REQUIRED TASKS.
(1) In the abstract on non-polyadenylated RNAs, explain why current deep sequencing approaches reveal little about transcripts without a poly(A) tail.
(2) Answer these questions from the abstract on non-polyadenylated RNAs:
(a) Which two kinds of cells were used for the deep sequencing?
(b) What term describes transcripts found in both the poly(A)+ and poly(A)- populations?
(c) In which journal volume and issue was the work published?

EXTRACT.
★ ★ ★
Genomewide characterization of non-polyadenylated RNAs

• Published in: Genome biology Vol. 12; no. 2; p. R16
• Main Authors: Yang, Li, Duff, Michael O, Graveley, Brenton R, Carmichael, Gordon G, Chen, Ling-Ling
• Format: Journal Article
• Language: English
• Published: England BioMed Central 16.02.2011
• Subjects: Animals; Cell Differentiation; Computational Biology - methods; Embryonic Stem Cells - metabolism; Eukaryota; Gene Expression Regulation; Genome; HeLa Cells; High-Throughput Nucleotide Sequencing; Histones - genetics; Histones - metabolism; Humans; Introns - genetics; Poly A - genetics; Protein Isoforms - genetics; Protein Isoforms - metabolism; RNA - genetics; Transcriptome
• ISSN: 1474-760X; 1465-6906; 1474-760X; 1465-6914
• DOI: 10.1186/gb-2011-12-2-r16

RNAs can be physically classified into poly(A)+ or poly(A)- transcripts according to the presence or absence of a poly(A) tail at their 3' ends. Current deep sequencing approaches largely depend on the enrichment of transcripts with a poly(A) tail, and therefore offer little insight into the nature and expression of transcripts that lack poly(A) tails. We have used deep sequencing to explore the repertoire of both poly(A)+ and poly(A)- RNAs from HeLa cells and H9 human embryonic stem cells (hESCs). Using stringent criteria, we found that while the majority of transcripts are poly(A)+, a significant portion of transcripts are either poly(A)- or bimorphic, being found in both the poly(A)+ and poly(A)- populations. Further analyses revealed that many mRNAs may not contain classical long poly(A) tails and such messages are overrepresented in specific functional categories. In addition, we surprisingly found that a few excised introns accumulate in cells and thus constitute a new class of non-polyadenylated long non-coding RNAs. Finally, we have identified a specific subset of poly(A)- histone mRNAs, including two histone H1 variants, that are expressed in undifferentiated hESCs and are rapidly diminished upon differentiation; further, these same histone genes are induced upon reprogramming of fibroblasts to induced pluripotent stem cells. We offer a rich source of data that allows a deeper exploration of the poly(A)- landscape of the eukaryotic transcriptome. The approach we present here also applies to the analysis of the poly(A)- transcriptomes of other organisms.
★ ★ ★
RECORDED INFORMATION.
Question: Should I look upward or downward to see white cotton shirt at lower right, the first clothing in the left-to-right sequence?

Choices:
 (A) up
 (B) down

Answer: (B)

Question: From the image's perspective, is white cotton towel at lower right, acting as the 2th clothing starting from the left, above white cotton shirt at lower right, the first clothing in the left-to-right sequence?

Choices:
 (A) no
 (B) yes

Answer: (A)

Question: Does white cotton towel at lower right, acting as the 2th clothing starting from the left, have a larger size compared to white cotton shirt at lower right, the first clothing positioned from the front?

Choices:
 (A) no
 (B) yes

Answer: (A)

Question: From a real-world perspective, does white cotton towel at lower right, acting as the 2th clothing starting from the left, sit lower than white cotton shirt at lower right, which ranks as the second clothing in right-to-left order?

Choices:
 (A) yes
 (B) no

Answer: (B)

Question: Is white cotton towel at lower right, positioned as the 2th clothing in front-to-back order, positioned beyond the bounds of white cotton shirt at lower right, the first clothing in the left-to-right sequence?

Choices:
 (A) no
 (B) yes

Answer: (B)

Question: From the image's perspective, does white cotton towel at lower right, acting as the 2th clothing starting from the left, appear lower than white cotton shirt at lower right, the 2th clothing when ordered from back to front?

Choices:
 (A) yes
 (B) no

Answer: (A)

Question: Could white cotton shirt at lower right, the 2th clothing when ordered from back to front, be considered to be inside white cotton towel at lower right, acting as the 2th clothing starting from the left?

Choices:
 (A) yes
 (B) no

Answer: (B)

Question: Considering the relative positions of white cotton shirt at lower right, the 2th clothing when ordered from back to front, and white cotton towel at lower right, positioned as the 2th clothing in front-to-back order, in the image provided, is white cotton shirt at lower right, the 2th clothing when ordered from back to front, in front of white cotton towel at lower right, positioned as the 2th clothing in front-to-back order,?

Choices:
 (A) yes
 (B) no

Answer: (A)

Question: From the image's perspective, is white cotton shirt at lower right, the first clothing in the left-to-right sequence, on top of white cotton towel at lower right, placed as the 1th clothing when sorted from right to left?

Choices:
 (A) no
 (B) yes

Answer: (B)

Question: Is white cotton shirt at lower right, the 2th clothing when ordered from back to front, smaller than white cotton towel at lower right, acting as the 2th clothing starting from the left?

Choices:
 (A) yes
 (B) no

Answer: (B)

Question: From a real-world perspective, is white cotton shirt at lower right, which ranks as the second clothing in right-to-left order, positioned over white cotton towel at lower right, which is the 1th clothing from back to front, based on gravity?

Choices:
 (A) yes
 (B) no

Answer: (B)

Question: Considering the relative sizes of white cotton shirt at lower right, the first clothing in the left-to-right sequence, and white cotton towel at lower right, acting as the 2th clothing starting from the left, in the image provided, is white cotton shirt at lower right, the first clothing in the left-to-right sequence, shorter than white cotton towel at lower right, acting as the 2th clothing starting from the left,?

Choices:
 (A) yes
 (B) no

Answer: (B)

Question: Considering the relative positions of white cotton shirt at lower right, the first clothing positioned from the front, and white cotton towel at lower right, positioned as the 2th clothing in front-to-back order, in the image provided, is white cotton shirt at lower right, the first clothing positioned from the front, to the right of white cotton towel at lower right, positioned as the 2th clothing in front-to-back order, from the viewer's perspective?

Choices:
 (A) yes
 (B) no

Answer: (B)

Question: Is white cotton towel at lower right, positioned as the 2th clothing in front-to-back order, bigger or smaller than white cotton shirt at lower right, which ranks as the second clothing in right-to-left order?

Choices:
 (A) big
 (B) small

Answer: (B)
★ ★ ★
REPLIES.
(1) Current deep sequencing approaches largely depend on enriching transcripts that have a poly(A) tail. Transcripts lacking that tail are therefore mostly left out, which is why these methods offer little insight into their nature and expression.

(2)
(a) HeLa cells and H9 human embryonic stem cells (hESCs).
(b) Bimorphic.
(c) Genome Biology, Vol. 12, no. 2.